EXERCISE BRIEF:
Copy the items below verbatim, starting at the line that contains "enable, no_difference, affect, cause" and ending at the line that contains "To the nearest".

━━━━━ SOURCE MATERIAL ━━━━━

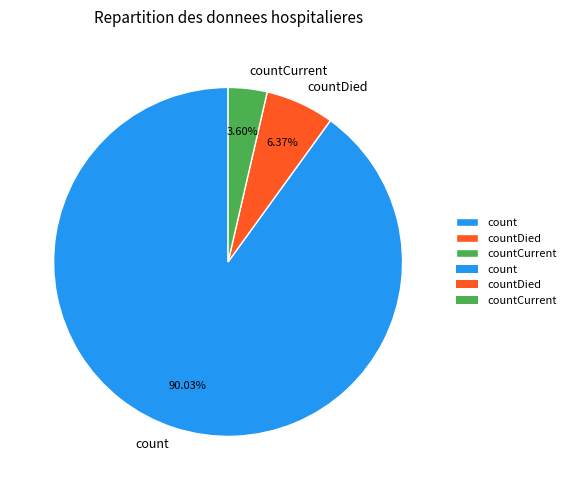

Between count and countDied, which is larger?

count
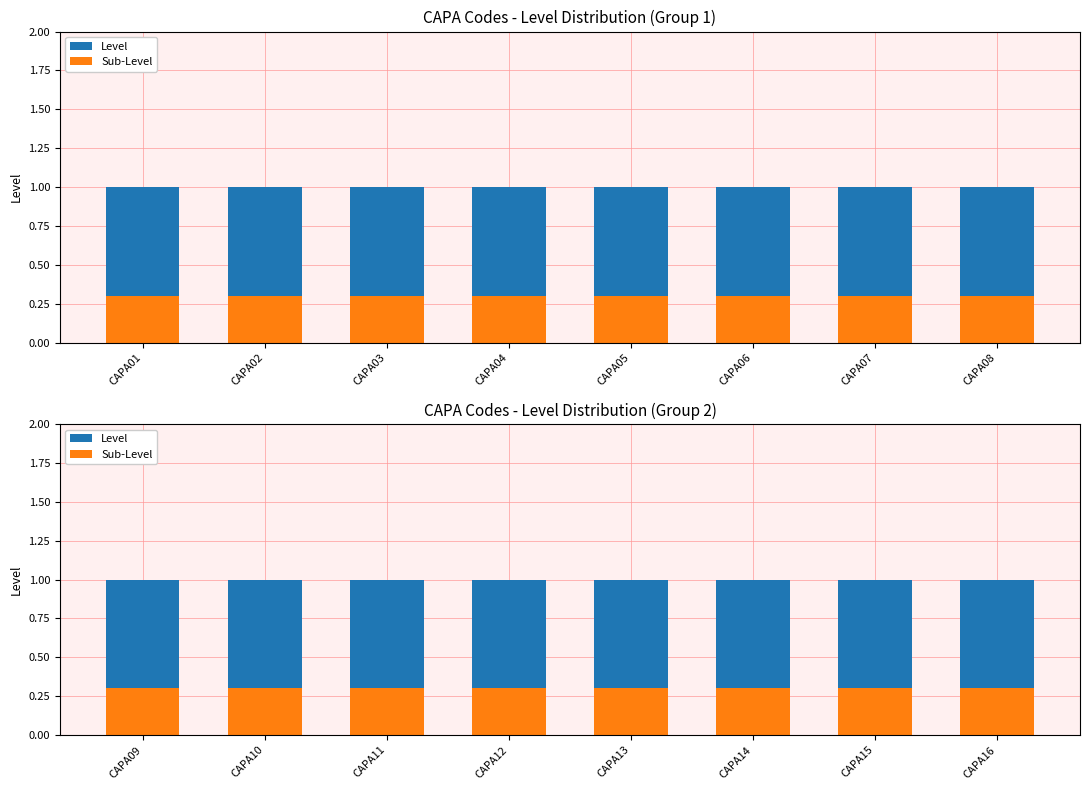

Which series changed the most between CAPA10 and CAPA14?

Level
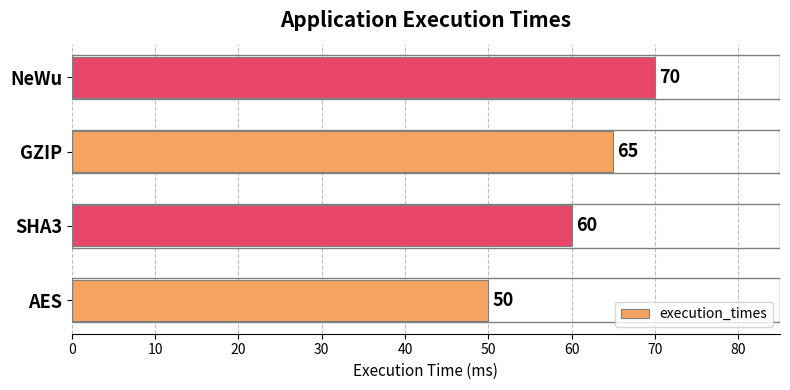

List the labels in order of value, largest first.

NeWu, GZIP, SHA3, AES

━━━━━
━━━━━ SOURCE MATERIAL ━━━━━

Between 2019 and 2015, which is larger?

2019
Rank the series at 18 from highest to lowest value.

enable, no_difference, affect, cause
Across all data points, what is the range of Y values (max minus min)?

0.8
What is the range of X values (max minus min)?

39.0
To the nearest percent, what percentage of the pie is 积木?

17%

━━━━━
━━━━━ SOURCE MATERIAL ━━━━━

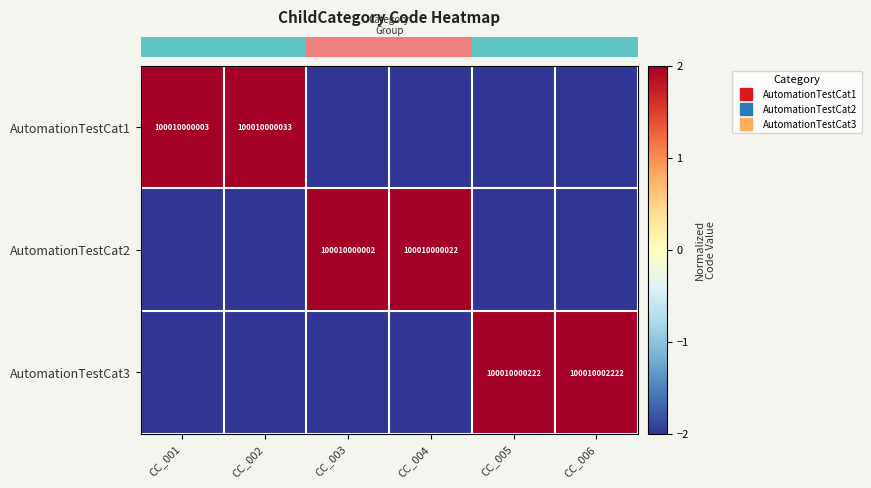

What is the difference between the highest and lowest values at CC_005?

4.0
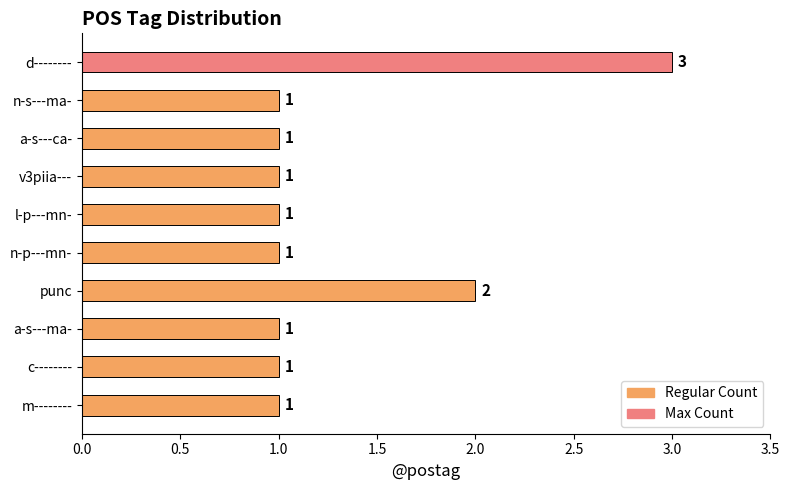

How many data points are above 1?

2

━━━━━

ANSWER:
enable, no_difference, affect, cause
Across all data points, what is the range of Y values (max minus min)?

0.8
What is the range of X values (max minus min)?

39.0
To the nearest percent, what percentage of the pie is 积木?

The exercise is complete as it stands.